Pew data was quoted continually to prove that more and more people, patients, and physicians are looking for healthcare information online but the data was used primarily to support the idea that pharma marketing should be more freely delivered to healthcare information seekers.
So why did any of this bother someone who is paid to develop DTC and DTP marketing campaigns?
– I passionately believe in patient empowerment
– I fully believe that education and easy access to real medical information is critical in taking control of your health
– I understand and use the Internet as a powerful information gathering and distribution tool every day
– I do not accept that DTC advertising is educational in nature. (Companies do develop educational programs but these are separate from advertising and in my experience have been second in line when it comes to budget allocation.)
– I question the assumption that companies are the best online sources of medical information for patients
I am concerned that not enough voices were heard during the hearings and that it became and continues to be an agency and industry dominated conversation. Just read the posts on #fdasm before, during and after the hearings.
I encourage e-patients, patient advocates, online patient communities to submit comments to the docket that specifically address the questions posed by the FDA available here:
http://edocket.access.gpo.gov/2009/E9-22618.htm
Docket is open until February 28 2010.
Barbara, thanks so much for your in-depth comment!

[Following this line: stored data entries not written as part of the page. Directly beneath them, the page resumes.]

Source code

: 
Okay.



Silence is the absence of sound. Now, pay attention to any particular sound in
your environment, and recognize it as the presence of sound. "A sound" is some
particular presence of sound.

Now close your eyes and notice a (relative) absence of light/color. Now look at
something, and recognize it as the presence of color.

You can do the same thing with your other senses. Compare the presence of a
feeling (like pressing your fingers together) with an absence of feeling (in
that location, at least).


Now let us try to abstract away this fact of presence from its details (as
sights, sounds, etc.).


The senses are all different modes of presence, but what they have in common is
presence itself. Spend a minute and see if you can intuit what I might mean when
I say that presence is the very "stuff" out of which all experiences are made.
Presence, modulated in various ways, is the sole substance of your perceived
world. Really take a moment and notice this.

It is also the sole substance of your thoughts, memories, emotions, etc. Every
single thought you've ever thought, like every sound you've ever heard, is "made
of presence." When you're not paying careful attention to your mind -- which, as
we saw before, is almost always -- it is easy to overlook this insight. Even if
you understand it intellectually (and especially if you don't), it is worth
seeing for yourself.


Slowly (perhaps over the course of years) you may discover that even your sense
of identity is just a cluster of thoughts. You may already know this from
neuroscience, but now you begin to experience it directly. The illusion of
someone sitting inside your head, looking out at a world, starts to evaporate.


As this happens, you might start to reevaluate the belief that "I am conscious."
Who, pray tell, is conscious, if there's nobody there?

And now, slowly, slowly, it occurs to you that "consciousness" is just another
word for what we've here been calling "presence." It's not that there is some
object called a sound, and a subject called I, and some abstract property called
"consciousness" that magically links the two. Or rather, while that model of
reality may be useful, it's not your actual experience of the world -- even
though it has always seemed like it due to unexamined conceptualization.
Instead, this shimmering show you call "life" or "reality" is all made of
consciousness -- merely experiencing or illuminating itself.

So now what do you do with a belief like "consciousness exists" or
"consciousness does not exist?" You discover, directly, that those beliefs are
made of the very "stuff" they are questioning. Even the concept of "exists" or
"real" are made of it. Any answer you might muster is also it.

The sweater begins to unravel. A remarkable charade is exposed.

I especially appreciate your notes about how the Pew Research/Pew Internet data was used at the FDA hearing since I wasn’t able to attend. For the record, I am happy for anyone to cite our data as long as they cite it accurately. I describe the trends, I don’t judge them.
Maybe I’ve lived in DC for too long, but I wasn’t surprised that the hearing was dominated by agencies and industry reps. Non-industry types are not tuned in to the hearing calendar and would have to pay their own way (and probably take vacation days) to attend. Just ask anyone who has scrambled to get “real people” to stand behind the President at a bill signing or public event.
That’s the genius of the online comment period. People can voice their opinions any time of the day or night from their own homes. Thanks for providing that link!